Julian West is shocked at what he calls "such an extension of the functions of government." Dr. Leete counters that protecting people from their enemies, which are "hunger, cold, and nakedness," has always been the function of government. He argues that governments of the past, which sent men off to war and death, were the ones overreaching. Julian claims that government corruption would prevent people in his day from entrusting government officials with such responsibilities. The doctor claims "the conditions of human life have changed, and with them the motives of human action." As a result, in the new social system officials have no means of profiting individually, so the motivations for corruption have evaporated. He says Julian will understand this better as he becomes more familiar with people of this new time.

Julian asks for more information about labor. Dr. Leete explains by comparing the national system of employment to the principle of universal military service of the 19th century. People see it as their duty to do their part and allow themselves to be "distributed according to the needs of industry." He says it is not viewed as compulsory but accepted as "natural and reasonable." In contrast to "workshops filled with children and old men" in the 19th century, working in the industrial army of the year 2000 begins at age 21, after a childhood of education, and ends at the age of 45. Workers are on call in cases of necessity until age 55, but the doctor says they are rarely called upon to assist.

Analysis

The author begins to provide some specifics about how the socialist government works. Every citizen is part of the national workforce, similar to how people had once been part of universal military service. This advanced society protects its workers by limiting their efforts to their prime years between 21 and 45. Citizens are sheltered in childhood from labor and prepared for work through a system of education. Workers also have a fixed period in which they can expect to dutifully provide their labor, knowing they will muster out at age 45. The author will provide further, almost exhaustive, details about this system of national employment in coming chapters.

Dr. Leete claims the new social system provides no motives for corruption in its government officials because there is no way officials could individually profit. With that motivation eradicated, corruption and greed also vanish. Readers will have to continue reading to learn the specific mechanisms of government that make this possible, but the author emphasizes that because the "conditions of human life have changed," differences in human motivations have also altered.

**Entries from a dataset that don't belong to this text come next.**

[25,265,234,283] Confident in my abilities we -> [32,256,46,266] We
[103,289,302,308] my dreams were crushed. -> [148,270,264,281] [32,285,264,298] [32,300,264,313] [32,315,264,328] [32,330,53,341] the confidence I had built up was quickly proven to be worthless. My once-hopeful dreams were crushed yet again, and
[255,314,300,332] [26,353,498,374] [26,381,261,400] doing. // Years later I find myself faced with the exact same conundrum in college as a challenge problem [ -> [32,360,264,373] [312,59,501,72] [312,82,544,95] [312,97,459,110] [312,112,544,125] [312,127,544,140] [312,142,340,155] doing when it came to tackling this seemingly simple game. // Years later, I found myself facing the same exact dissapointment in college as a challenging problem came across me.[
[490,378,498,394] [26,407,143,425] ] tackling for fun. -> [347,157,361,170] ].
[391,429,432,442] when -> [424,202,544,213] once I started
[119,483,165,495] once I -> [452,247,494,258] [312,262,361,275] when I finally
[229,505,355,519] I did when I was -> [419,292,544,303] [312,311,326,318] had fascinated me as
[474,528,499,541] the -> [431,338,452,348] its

The language that Dr. Leete uses to describe the adoption of the new system of national employment is a reference to Enlightenment thinking about natural law. The natural law is the philosophical idea that there are universally accepted and recognizable truths that all people can identify through their reason and by observing the world around them. He appeals to logic repeatedly in the text, claiming the new social order is simply the natural next step, an obvious effect from the causes that came before.